« Et je ne pouvais pas m’empêcher de me demander quelle était cette foutue patrie, pour quoi exactement nous nous battions. Cela peut sembler étrange, mais en parlant aux autres miliciens, j’ai réalisé que nous nous battions pour nos souvenirs d’enfance. »

Andres Neuman, Le voyageur du siècle.

 

 

 

Le fonctionnement de la mémoire chez l’adulte

Les souvenirs sont structurés comme une histoire cohérente.  Et c’est pourquoi de tout ce que nous voyons et entendons (et sentons, goûtons et touchons), nous nous souvenons globalement que ce dont nous pouvons nous souvenir comme éléments d’une histoire. Le passée qui n’entre pas dans ce récit, reste inconscient.

La narration de la mémoire adulte se forme sur la base de modèles préétablis de connaissances et de facteurs sociaux et culturels.
De plus, tout au long de la vie, nous adaptons les souvenirs antérieurs pour qu’ils soient en harmonie avec notre vision de la vie, qui est en constante évolution.

Mais dans la façon dont un adulte mémorise ses événements, il y a aussi une matrice de l’enfance qui joue un rôle.

 

Les premiers souvenirs

Chez le jeune enfant, il n’y a pas de préétablis de connaissances ou de facteurs sociaux-culturels. Il n’y a que des sensations.

Dans le comportement de le petit enfant, nous appelons son inclinaison (preverbale) pro-pensée, caractérisée par un mélange d’émerveillement, de curiosité et de questionnement.  (José Carlos Ruiz Sánchez, L’art de penser)

La structure des pro-pensées jouera un rôle spécial dans ce que nous choisissons inconsciemment d’inclure ou d’exclure de notre mémoire dans notre vie adulte.

 

Mémoire et thérapie 

Une grande partie de la thérapie consiste à demander à quelqu’un de nous dire ce dont il se souvient de son enfance. La famille, les amis, l’école, tout joue un rôle crucial, cela forme un contexte autour duquel s’organisent les nouvelles impressions.

Le thérapeute devra être conscient que plus notre enfance est lointaine, plus les souvenirs sont modifiés.

Une connaissance objective du rôle de l’enfance ne sera utile au thérapeute que lorsque le patient se souviendra de situations réelles de son enfance. Cela est souvent plus difficile qu’on ne le pense, précisément parce que l’environnement de l’enfance est assombri par de nombreux changements dans nos souvenirs.
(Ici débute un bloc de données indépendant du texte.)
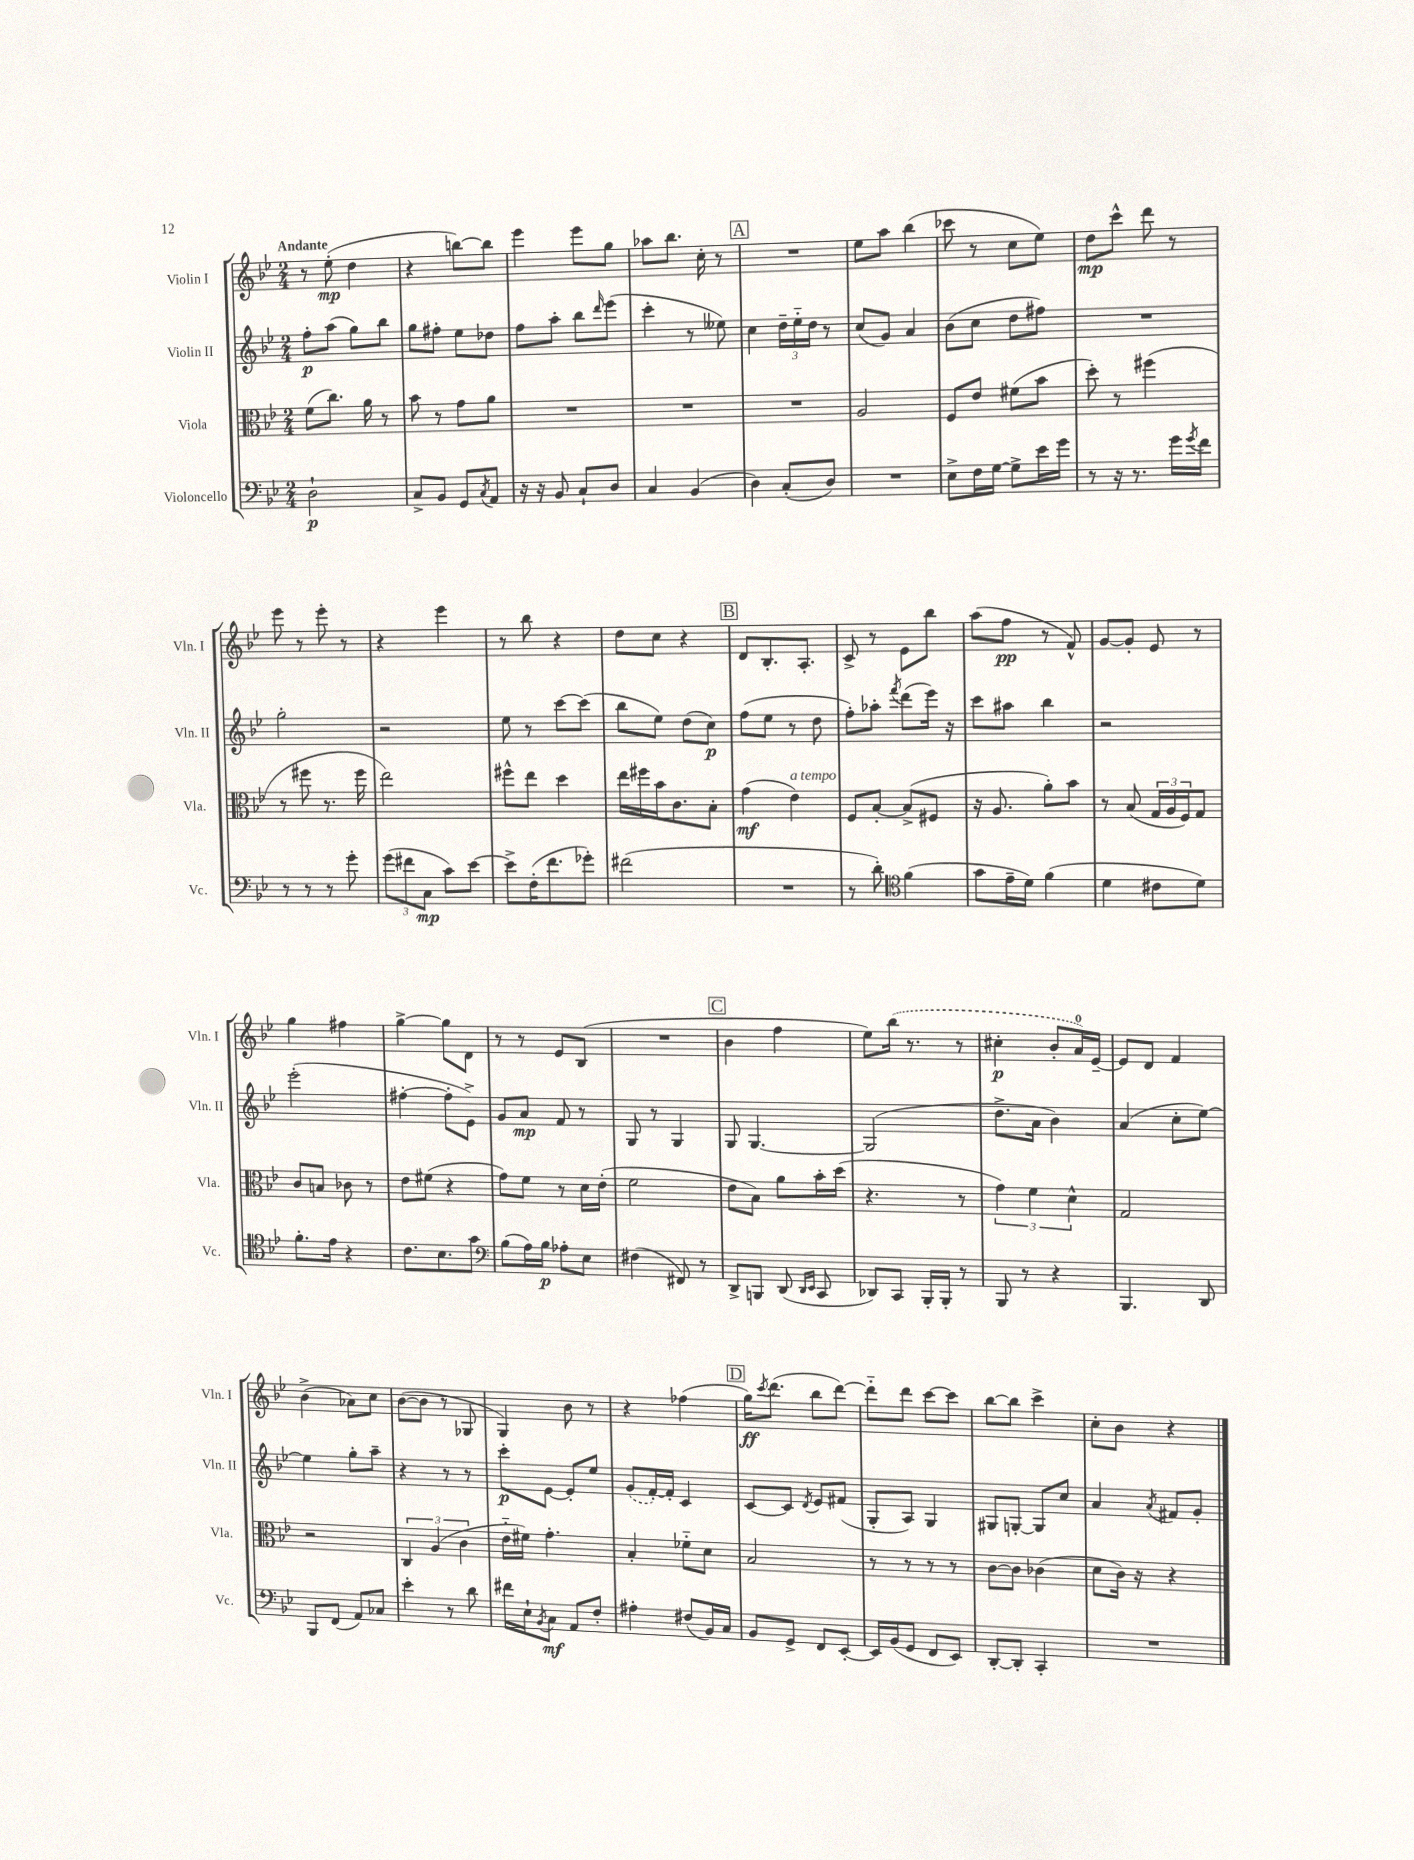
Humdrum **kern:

**kern	**kern	**kern	**kern
*staff4	*staff3	*staff2	*staff1
*clefF4	*clefC3	*clefG2	*clefG2
*k[b-e-]	*k[b-e-]	*k[b-e-]	*k[b-e-]
*M2/4	*M2/4	*M2/4	*M2/4
2D`	(8f	8ff'	8r
.	8.cc)	(8aa	(8ee-'
.	.	8gg)	4dd
.	16a	.	.
.	8r	8bb-	.
=	=	=	=
8C^	8b-	8gg	4r
8BB-	8r	8ff#'	.
8GG	8g	8ee-	[8bb)
8qC	.	.	.
8AA	8a	8dd-	8bb]
=	=	=	=
16r	2r	8ff	4eee-
16r	.	.	.
8BB-	.	8aa'	.
8C`	.	8bb-	8eee-
.	.	16qqddd	.
8D	.	(8eee-	8gg
=	=	=	=
4C	2r	4ccc'	8aa-
.	.	.	8.bb-
(4BB-	.	8r	.
.	.	.	16cc'
.	.	8ee--)	8r
=	=	=	=
4D)	2r	4cc	2r
(8C'	.	24dd~	.
.	.	24ee-'~	.
.	.	24dd	.
8D)	.	8r	.
=	=	=	=
2r	2A	(8cc	8ee-
.	.	8g)	8aa
.	.	4a	(4bb-
=	=	=	=
8E-^	8F	(8b-	8ccc-
16F	8e-	8cc	8r
[16G	.	.	.
8G^]	(8f#	8dd	8cc
16e-	8b-	8ff#)	8ee-)
16g	.	.	.
=	=	=	=
8r	8dd')	2r	8dd
16r	8r	.	8ccc^^
8.r	.	.	.
.	(4ff#	.	8ddd
16g	.	.	8r
8qg	.	.	.
16f	.	.	.
=	=	=	=
8r	8r	2gg'	8eee-
8r	8ff#	.	8r
8r	8.r	.	8eee-'
8g'	.	.	8r
.	16ff#	.	.
=	=	=	=
(12g	2ee-)	2r	4r
12f#	.	.	.
12C	.	.	.
8c)	.	.	4eee-
[8e-	.	.	.
=	=	=	=
8e-^]	8ff#^^	8ee-	8r
(16F'	8ee-	8r	8bb-
8.f	.	.	.
.	4dd	[8ccc	4r
8g-')	.	(8ccc]	.
=	=	=	=
(2f#	16ee-	8bb-	8dd
.	16ff#	.	.
.	16b-	8ee-)	8cc
.	8.c	.	.
.	.	(8dd	4r
.	8B-'	8cc)	.
=	=	=	=
2r	(4g	(8ff	8d
.	.	8ee-	8.B-'
.	4e-)	8r	.
.	.	.	8.A'
.	.	8dd	.
=	=	=	=
8r	8F	8ff')	8c^
8d')	[8B-'	8aa-'	8r
*clefC4	*	*	*
.	.	8qfff	.
(4f	(8B-^]	(8ddd	8e-
.	8F#	16eee-)	8bb-
.	.	16r	.
=	=	=	=
8g	16r	8ccc	(8aa
.	8.A	.	.
16e-~	.	8aa#	8ff
16d)	.	.	.
(4f	8a')	4bb-	8r
.	8b-	.	8f^^)
=	=	=	=
4d	8r	2r	[8g
.	(8B-	.	8g']
8c#	24G	.	8e-
.	24A	.	.
.	24F)	.	.
8d)	8G	.	8r
=	=	=	=
8.f'	8c	(2eee-'	4gg
.	8B	.	.
16e-	.	.	.
4r	8c-	.	4ff#
.	8r	.	.
=	=	=	=
8.c	8e-	[4ff#'	[4gg^
.	(8f#	.	.
8.B-	.	.	.
.	4r	8ff#']	8gg]
8g	.	8e-^)	8d
=	=	=	=
*clefF4	*	*	*
(8B-	8g)	8g	8r
16A)	8f	8a	8r
16B-	.	.	.
8A-'	8r	8f	8e-
8E-	16d	8r	(8B-
.	(16e-'	.	.
=	=	=	=
(4F#	2f	8G	2r
.	.	8r	.
8FF#)	.	4G	.
8r	.	.	.
=	=	=	=
8DD^	8e-	8G	4b-
8BBB	8B-)	[4.G	.
(8DD	8a	.	4ff
16qqDD	.	.	.
16qqEE-	.	.	.
8CC	16b-'	.	.
.	(16dd	.	.
=	=	=	=
8DD-)	4.r	(2G]	8ee-)
8CC	.	.	(16bb-
.	.	.	8.r
16BBB-'	.	.	.
16BBB-'	.	.	.
8r	8r	.	8r
=	=	=	=
8BBB-	6g)	8.dd^	4cc#'
8r	.	.	.
.	6f	.	.
.	.	16a	.
4r	.	4b-)	8b-'
.	6d^^	.	.
.	.	.	16a)
.	.	.	[16e-~
=	=	=	=
4.BBB-	2G	(4a	8e-]
.	.	.	8d
.	.	8cc'	4f
8DD	.	[8ee-)	.
=	=	=	=
8BBB-	2r	4ee-]	(4b-^
(8FF	.	.	.
8AA)	.	8gg'	8a-)
8C-	.	8aa~	8cc
=	=	=	=
4e-'	6C	4r	([8b-
.	.	.	8b-]
.	(6A	.	.
8r	.	8r	8r
.	6c	.	.
8d	.	8r	8G-
=	=	=	=
16f#	16e-'~	8ccc'	4G)
16E-`	16f#)	.	.
8qBB-	.	.	.
8C	4.g'	[8e-	.
8AA	.	8e-']	8b-
8F'	.	8ee-	8r
=	=	=	=
4A#'	4B-'	(8g	4r
.	.	[16f')	.
.	.	16f']	.
(8F#	8f-'~	4c	(4ff-
16BB-)	8d	.	.
16C	.	.	.
=	=	=	=
8BB-	2B-	[8c	16gg)
.	.	.	8qccc
.	.	.	(8.ddd
8GG^	.	8c]	.
.	.	8qd	.
8FF	.	8e-	8bb-
[8EE-'	.	(8f#	[8ddd)
=	=	=	=
16EE-]	8r	8G'	8ddd'~]
(16BB-	.	.	.
8GG	8r	8A)	8ddd
8FF	8r	4G	[8ccc
8EE-)	8r	.	8ccc]
=	=	=	=
[8DD'	[8c	8G#	[8bb-
8DD']	8c]	[8G'	8bb-]
4CC'	(4c-	8G]	4ccc^
.	.	8cc	.
=	=	=	=
2r	8d	4a	8cc'
.	16c)	.	8b-
.	16r	.	.
.	.	8qa	.
.	4r	8f#	4r
.	.	8g'	.
==	==	==	==
*-	*-	*-	*-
La raison d’approfondir cette question n’est pas, comme on le pense souvent, de faire remonter à la surface les complexes freudiens, mais de comprendre la structure de la matrice de proto- pensée que précisément cette personne spécifique a créée autour de ses parents.

Cela peut jeter une lumière soudaine sur des relations de date plus récente dans lesquelles, par exemple, un certain schéma, à travers le subconscient, semble se répéter.

 

Une enquête complexe

Pour étudier la mémoire du patient dans le cadre d’une thérapie, le thérapeute a besoin de plusieurs niveaux de connaissances générales :

– La biologie du corps, en particulier les différentes fonctions des organes.

– Connaissance approfondie du cerveau ; fonctions et développement du cerveau.

– Comprendre l’influence des autres organes sur le cerveau.

– Comprendre l’influence des substances, notamment des drogues et des stimulants, sur le cerveau, en particulier sur la mémoire.

– Avoir une orientation dans les différentes théories sur la conscience.

– Psychologie du développement.

– Le rôle objectif que peuvent jouer les conditions sociales, l’éducation et le domaine professionnel

– Le rôle subjectif des conditions sociales, de l’éducation et du domaine professionnel

– Théories générales sur la mémoire et savoir ce qu’implique la mémoire pathologique.

– Les facteurs connus de la science qui influencent la mémoire.

Tout cela constitue la base de la thérapie, lege artis. Une fois que le thérapeute a décrit toutes ces variables, il commence son vrai travail

 

Un exemple cinématographique

Dans le film « Dolor y Gloria » de Pedro Almodóvar (2019), nous voyons un bon exemple dans lequel l’investigation des souvenirs d’enfance (proto-pensée) a un rôle libérateur, et la complexité de facteurs tels que les problèmes physiques, les drogues et les aspects sociaux.

Ce film rappelé avec force les processus difficiles que les patients traversent en thérapie, mais il illustre que bien que de nombreux éléments soient fournis par les sciences sociales, médicales et psychologiques, chaque thérapie est une aventure unique dans laquelle l’intuition, la coïncidence et les aspects artistiques jouent également un rôle de manière très individuelle.